Could you please find each line in the records that contains the word "Trier" and copy it?

Data entries
========

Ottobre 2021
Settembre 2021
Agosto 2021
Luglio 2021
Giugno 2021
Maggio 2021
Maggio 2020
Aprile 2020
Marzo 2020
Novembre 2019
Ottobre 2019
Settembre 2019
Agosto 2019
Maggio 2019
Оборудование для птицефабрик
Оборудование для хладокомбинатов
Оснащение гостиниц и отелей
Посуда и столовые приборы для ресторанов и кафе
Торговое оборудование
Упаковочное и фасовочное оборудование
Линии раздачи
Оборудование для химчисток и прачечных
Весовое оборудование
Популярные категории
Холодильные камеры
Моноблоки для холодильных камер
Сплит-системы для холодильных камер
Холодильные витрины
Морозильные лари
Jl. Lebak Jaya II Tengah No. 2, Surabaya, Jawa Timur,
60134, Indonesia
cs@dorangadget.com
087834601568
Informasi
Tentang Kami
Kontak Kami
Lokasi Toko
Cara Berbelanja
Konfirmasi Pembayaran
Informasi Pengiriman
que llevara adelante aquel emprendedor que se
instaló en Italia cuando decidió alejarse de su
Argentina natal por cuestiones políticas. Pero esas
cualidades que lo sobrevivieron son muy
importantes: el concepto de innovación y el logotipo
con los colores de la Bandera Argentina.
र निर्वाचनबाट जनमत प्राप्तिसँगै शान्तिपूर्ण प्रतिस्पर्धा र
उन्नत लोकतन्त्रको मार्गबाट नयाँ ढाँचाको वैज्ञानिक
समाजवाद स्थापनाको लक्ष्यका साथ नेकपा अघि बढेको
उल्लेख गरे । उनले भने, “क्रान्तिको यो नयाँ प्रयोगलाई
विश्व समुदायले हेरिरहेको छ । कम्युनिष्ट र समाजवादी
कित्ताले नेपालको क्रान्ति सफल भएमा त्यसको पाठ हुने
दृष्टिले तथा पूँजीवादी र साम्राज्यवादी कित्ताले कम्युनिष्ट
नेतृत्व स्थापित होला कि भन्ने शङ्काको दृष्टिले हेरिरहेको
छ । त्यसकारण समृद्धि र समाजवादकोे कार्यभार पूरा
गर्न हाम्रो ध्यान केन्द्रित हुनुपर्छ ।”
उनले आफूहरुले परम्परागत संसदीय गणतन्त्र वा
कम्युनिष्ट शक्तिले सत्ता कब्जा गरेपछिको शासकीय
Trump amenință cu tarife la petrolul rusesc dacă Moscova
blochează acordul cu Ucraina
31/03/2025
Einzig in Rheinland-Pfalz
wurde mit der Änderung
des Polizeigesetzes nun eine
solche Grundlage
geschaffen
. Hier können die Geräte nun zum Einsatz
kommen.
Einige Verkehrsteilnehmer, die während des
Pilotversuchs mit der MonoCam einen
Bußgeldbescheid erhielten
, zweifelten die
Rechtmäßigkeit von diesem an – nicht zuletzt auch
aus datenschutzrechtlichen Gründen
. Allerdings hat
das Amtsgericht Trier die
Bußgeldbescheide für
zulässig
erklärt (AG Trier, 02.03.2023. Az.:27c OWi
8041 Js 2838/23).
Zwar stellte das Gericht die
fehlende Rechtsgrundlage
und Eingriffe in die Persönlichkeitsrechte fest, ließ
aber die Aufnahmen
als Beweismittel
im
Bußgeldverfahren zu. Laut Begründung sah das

========

--- Answer to this problem ---
das Amtsgericht Trier die
erklärt (AG Trier, 02.03.2023. Az.:27c OWi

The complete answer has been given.